Komitmen ini nantinya akan ditindaklanjuti dengan adanya sosialisasi secara masif kepada seluruh sivitas kampus. Ova menjelaskan bahwa sejak tahun 2019 lalu, UGM telah melakukan sejumlah upaya penanganan dan manajemen terhadap kekerasan di lingkungan kampus. Selanjutnya, komitmen ini dipertegas dengan Peraturan Rektor UGM Nomor 1 Tahun 2020 tentang Pencegahan dan Penanganan Kekerasan Seksual oleh Masyarakat UGM yang terbit setahun sebelum Permendikbudristek Nomor 30/2021 tentang Pencegahan dan Penanganan Kekerasan Seksual di Perguruan Tinggi. Peraturan Rektor UGM ini akan terus disinkronkan dengan Permendikbudristek.

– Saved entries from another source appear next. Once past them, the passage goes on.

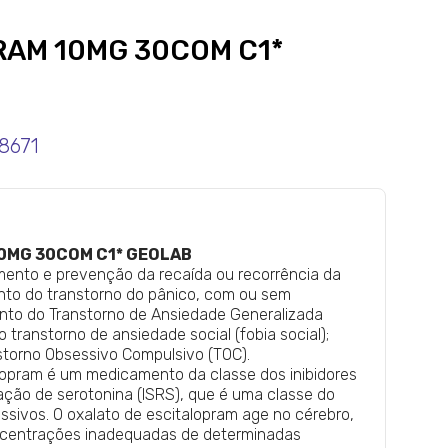
RAM 10MG 30COM C1*
8671
0MG 30COM C1* GEOLAB
mento e prevenção da recaída ou recorrência da
nto do transtorno do pânico, com ou sem
ento do Transtorno de Ansiedade Generalizada
 transtorno de ansiedade social (fobia social);
storno Obsessivo Compulsivo (TOC).
lopram é um medicamento da classe dos inibidores
ação de serotonina (ISRS), que é uma classe do
ssivos. O oxalato de escitalopram age no cérebro,
ncentrações inadequadas de determinadas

“Secara global universitas merupakan tempat kedua terbanyak terjadinya kekerasan seskual dan ini bukan hanya terjadi di Indonesia namun secara global,” tuturnya saat Konferensi Pers di R. Fortakgama, Kamis (9/6).
Kondisi tersebut mendorong UGM sebagai institusi pendidikan untuk mengembangkan sistem guna mencegah tindak kekerasan seksual. Beberapa diantaranya dengan peningkatan literasi terhadap mahasiswa, dosen, dan tenaga kependidikan, peningkatan keterampilan mengatasi kekerasan seksual, workshop series tentang SOP pencegahan dan penanganan kekerasan seksual termasuk aspek-aspek legalnya, dan lainnya.
Ova mengatakan sebagai salah satu terobosan dalam pelaporan, pencegahan dan penanganan kekerasan seksual maka di website resmi UGM juga telah disiapkan kanal khusus bernama Pusat Krisis. Kanal itu diperuntukan bagi sivitas kampus yang ingin melaporkan atau komplain terhadap tindak kekerasan yang dialami.
“Kita siapkan crisis center yang ada di website UGM dimana mahasiswa bisa mengakses secara online dari manapun untuk pelaporan. Apabila terjadi hal kedaruratan harapannya dengan sistem ini universitas bisa mengantisipasi dan mengatasinya dengan lebih baik dan lebih siap. Denga begitu, bisa mendorong terwujudnya lingkungan kampus yang aman dan nyaman dari berbagai bentuk kekerasan,”kata Ova.
Selain kepada calon mahasiswa peserta KKN, sosialisasi pencegahan dan penanganan kekerasan seksual juga akan diberikan kepada 250 dosen pembimbing lapangan (DPL) KKN serta para mahasiswa baru pada PPSMB (Pelatihan Pembelajar Sukses bagi Mahasiswa Baru) di bulan Agustus mendatang.
“Jangan lupa UGM juga telah menyiapkan Unit Layanan Terpadu (ULT) yang akan cepat merespons laporan yang masuk terjadinya kekerasan seksual di kampus,”kata Ova.
Sementara Direktur Pengabdian Kepada Masyarakat UGM, Prof. Irfan D. Prijambada, menjelaskan UGM akan memberangkatkan sebanyak 6.250 mahasiswa KKN pada tanggal 25 Juni mendatang. Mahasiswa tersebut akan diterjunkan di 28 provinsi, 85 kabupaten dan 197 kecamatan.
Melalui pembekalan atau sosialisasi UGM sebagai kampus anti kekerasan diharapkan tidak ada tindak kekerasan dalam berbagai bentuk selama KKN. Sebelumnya, dikatakan Irfan, pihaknya telah mendirikan crisis center KKN bagi mahasiswa.
“Sejak ada KKN di UGM sudah ada crisis center sebagai layanan untuk melaporkan hal-hal kedaruratan saat KKN,” tuturnya.
Ketua Health Promoting University (HPU) UGM, Prof. Dra. Yayi Suryo Prabandari, M.Si., Ph.D., menyampaikan UGM pada tahun 2019 telah mendeklarasikan diri sebagai kampus sehat baik secara fisik, mental, maupun sosial. Terdapat delapan kegiatan utama dari program kampus sehat ini, salah satunya adalah zero tolerance kekerasan, perundungan dan pelecehan. Program lainnya adalah literasi kesehatan, pola makan, aktivitas fisik, kesehatan mental, kesehatan reproduksi, serta lingkungan hiudp sehat, aman, dan ramah difabel.